** Excerpted data follows **

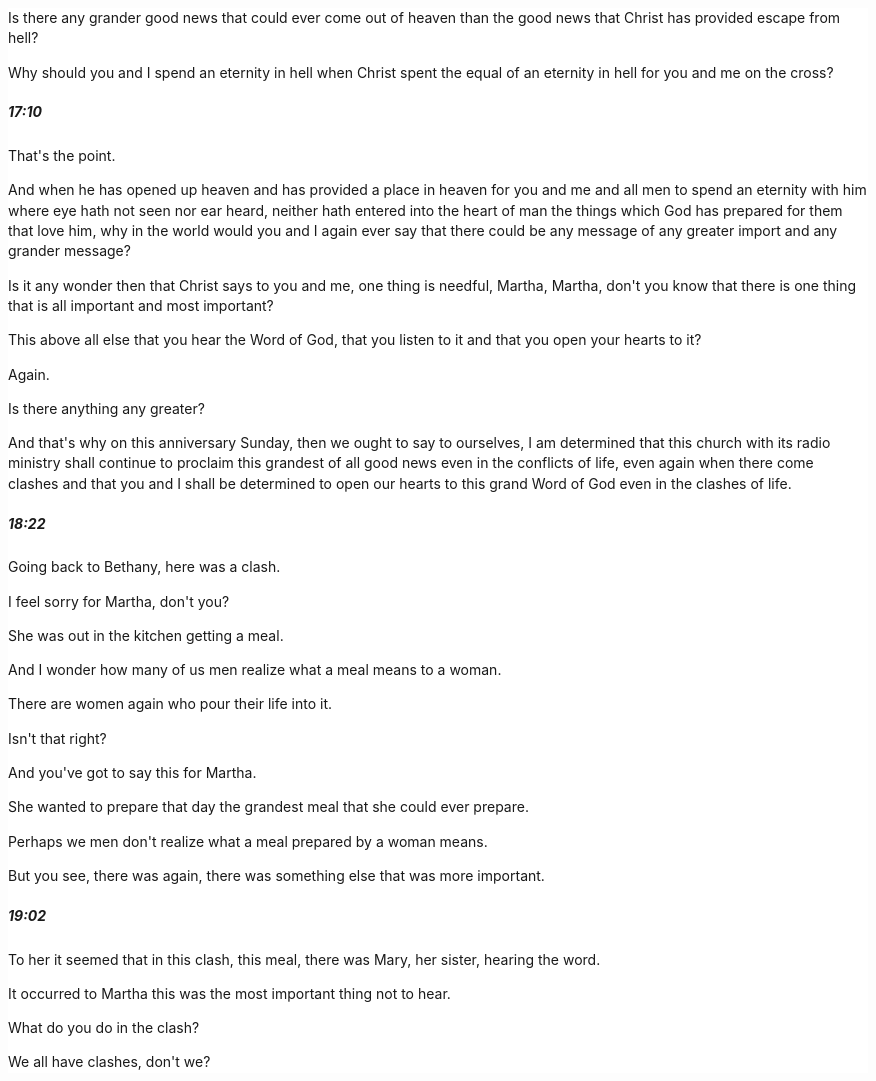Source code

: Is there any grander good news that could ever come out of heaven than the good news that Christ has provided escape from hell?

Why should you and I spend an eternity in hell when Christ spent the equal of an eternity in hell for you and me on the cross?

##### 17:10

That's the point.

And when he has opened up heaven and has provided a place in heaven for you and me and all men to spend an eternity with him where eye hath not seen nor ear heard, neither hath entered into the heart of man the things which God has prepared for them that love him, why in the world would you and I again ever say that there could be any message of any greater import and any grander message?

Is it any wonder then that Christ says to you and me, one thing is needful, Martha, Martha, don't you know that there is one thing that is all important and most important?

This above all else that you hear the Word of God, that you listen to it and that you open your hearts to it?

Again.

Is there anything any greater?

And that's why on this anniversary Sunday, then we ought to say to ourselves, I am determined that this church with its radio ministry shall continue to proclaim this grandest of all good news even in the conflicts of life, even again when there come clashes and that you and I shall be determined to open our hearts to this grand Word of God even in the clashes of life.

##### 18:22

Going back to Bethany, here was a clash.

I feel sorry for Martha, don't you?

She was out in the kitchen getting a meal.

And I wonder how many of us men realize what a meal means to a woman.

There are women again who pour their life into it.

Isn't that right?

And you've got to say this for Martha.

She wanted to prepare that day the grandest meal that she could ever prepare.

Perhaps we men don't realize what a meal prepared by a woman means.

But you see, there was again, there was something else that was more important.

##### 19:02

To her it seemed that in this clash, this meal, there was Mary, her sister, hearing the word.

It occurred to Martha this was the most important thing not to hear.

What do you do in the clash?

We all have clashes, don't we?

** End of Excerpted data **
** Excerpted data follows **

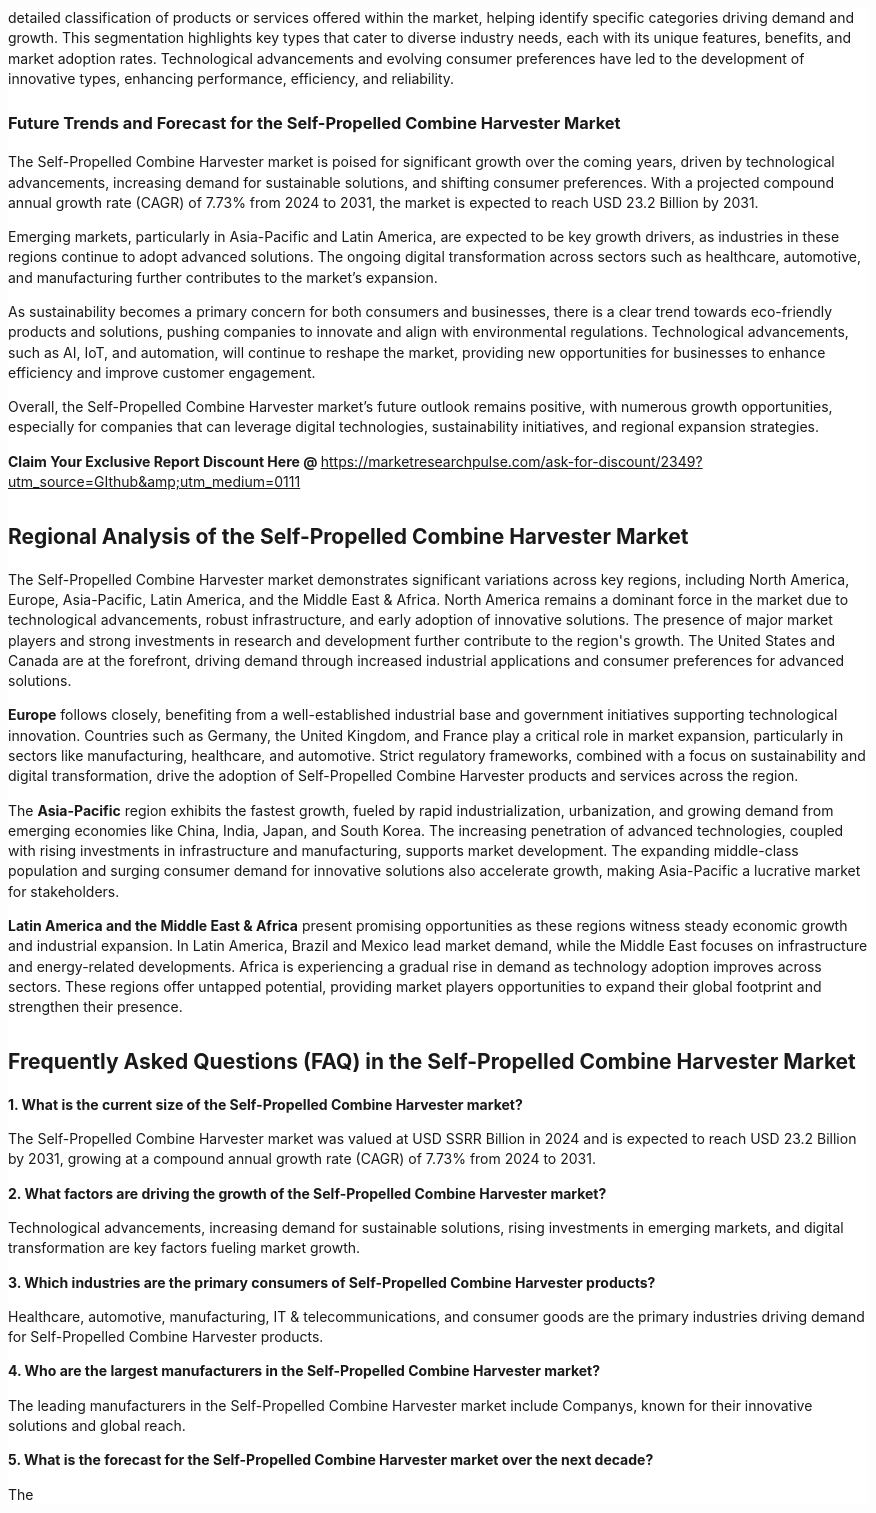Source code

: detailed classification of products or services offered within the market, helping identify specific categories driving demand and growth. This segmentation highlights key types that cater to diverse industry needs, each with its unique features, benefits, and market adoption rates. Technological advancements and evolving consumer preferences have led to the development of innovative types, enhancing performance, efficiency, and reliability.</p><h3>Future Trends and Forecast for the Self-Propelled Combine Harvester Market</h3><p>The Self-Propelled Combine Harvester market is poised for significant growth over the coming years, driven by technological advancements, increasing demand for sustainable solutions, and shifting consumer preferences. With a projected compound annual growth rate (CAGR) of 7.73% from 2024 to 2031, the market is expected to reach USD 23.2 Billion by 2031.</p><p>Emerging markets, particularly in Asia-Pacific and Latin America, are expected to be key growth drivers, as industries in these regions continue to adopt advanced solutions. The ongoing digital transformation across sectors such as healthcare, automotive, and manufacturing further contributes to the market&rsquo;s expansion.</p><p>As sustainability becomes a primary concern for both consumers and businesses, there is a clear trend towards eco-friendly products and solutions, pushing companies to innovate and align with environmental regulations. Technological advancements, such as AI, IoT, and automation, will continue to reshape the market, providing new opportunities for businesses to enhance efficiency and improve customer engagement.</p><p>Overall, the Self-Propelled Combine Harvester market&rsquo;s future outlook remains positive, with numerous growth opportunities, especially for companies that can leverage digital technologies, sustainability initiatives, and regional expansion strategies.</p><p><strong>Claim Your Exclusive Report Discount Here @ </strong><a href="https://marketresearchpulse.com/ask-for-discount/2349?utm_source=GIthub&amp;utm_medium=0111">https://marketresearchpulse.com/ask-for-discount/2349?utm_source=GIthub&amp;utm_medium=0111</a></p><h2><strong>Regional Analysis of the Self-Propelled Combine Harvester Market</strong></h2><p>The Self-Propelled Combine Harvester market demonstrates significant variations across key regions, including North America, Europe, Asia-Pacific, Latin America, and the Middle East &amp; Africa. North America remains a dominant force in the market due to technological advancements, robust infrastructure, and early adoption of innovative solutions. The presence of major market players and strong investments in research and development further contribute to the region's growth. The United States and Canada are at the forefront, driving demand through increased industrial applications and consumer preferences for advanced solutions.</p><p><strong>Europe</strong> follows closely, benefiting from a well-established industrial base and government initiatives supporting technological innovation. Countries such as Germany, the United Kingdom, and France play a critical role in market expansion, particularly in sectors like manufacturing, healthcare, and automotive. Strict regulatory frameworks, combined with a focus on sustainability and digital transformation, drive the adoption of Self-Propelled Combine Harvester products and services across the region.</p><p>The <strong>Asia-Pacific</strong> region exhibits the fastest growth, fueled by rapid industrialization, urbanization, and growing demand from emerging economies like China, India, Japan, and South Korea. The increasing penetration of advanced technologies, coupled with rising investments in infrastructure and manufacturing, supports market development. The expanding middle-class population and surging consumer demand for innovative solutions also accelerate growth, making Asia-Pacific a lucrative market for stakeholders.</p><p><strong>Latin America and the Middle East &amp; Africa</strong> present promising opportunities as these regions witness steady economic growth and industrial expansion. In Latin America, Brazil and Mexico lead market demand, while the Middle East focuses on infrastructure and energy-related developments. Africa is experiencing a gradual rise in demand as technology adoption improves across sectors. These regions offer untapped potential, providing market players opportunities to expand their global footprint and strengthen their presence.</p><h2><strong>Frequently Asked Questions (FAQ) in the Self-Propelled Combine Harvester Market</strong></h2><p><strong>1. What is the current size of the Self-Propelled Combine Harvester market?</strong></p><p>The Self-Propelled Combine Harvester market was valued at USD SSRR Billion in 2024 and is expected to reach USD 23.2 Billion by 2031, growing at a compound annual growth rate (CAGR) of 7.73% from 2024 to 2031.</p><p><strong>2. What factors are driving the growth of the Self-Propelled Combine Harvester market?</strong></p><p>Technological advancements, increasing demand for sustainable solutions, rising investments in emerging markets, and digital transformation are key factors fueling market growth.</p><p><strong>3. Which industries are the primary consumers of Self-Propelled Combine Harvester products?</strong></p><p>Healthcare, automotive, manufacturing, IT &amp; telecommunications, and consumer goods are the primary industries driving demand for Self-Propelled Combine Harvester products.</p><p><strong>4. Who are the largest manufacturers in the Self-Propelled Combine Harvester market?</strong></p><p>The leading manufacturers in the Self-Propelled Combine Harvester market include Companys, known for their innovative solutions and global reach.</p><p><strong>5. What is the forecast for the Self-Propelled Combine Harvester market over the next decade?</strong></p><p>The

** End of Excerpted data **

__What to work on__
Only one stretch of the data above is needed. Restate it word for word, from the line containing "What do you do in the clash?" through the line containing "We all have clashes, don't we?", both ends included.

__Result of the exercise__
What do you do in the clash?

We all have clashes, don't we?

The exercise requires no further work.